Sir-Francis-BaconPara Bacon {Francis Bacon] filósofo que nasceu em 1561 e morreu em 1626 e chamado de o “primeiro dos modernos e o último dos antigos” o homem tende  a acreditar naquilo que lhe é mais favorável. Para ele, trata-se de uma inércia do espírito que considera apenas o que é conveniente, como por exemplo, na astrologia só o que deu certo é que é afirmado e o que não deu certo foi esquecido.  

Esta leitura me fez recordar dois fatos em Macau. Um deles foi com Lindalva, uma simpática senhora que morava na frente de casa e que gostava de apresentar-se como cartomante.

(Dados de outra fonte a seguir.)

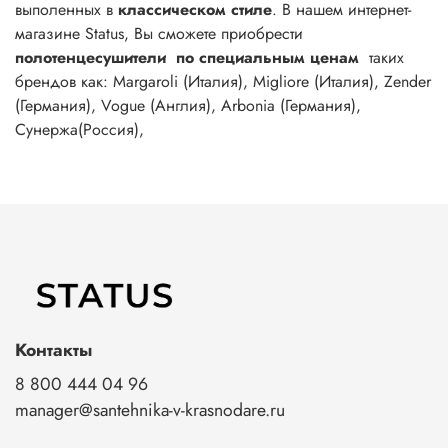
выполенных в
классическом стиле
. В нашем интернет-
магазине Status, Вы сможете приобрести
полотенцесушители по специальным ценам
таких
брендов как: Margaroli (Италия), Migliore (Италия), Zender
(Германия), Vogue (Англия), Arbonia (Германия),
Сунержа(Россия),
Контакты
8 800 444 04 96
manager@santehnika-v-krasnodare.ru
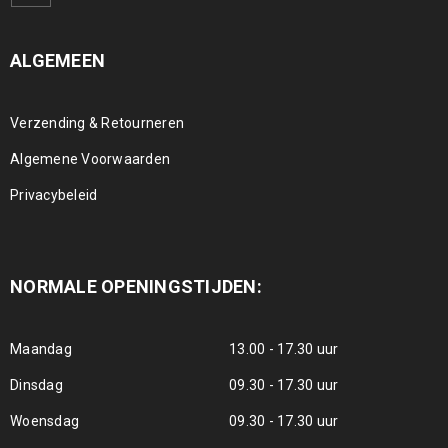
ALGEMEEN
Verzending & Retourneren
Algemene Voorwaarden
Privacybeleid
NORMALE OPENINGSTIJDEN:
Maandag
13.00 - 17.30 uur
Dinsdag
09.30 - 17.30 uur
Woensdag
09.30 - 17.30 uur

Depois de muito insistir “botou as cartas” para mim e viu coisas boas e más, com a condicional, “pode ser e pode não ser, depende de você”.

A outra história me contaram e  eu  reconto. É uma história acontecida em Macau nos tempos que as almas vivas e mortas viviam aperreando crianças e adultos. Conta-se que uma noite de chuva torrencial, vento forte e escuridão de breu, duas crianças dormindo sozinhas em sua casa na antiga rua do Boi Choco ouviram um barulho no quintal – um horrível barulho a indicar que eram as almas que vinham lhes aperrear. Mas se criavam patos naquele quintal e então o menorzinho cutucando o irmão mais velho que também tremia de medo saiu-se com essa: — — Mano, diga que é pato, diga!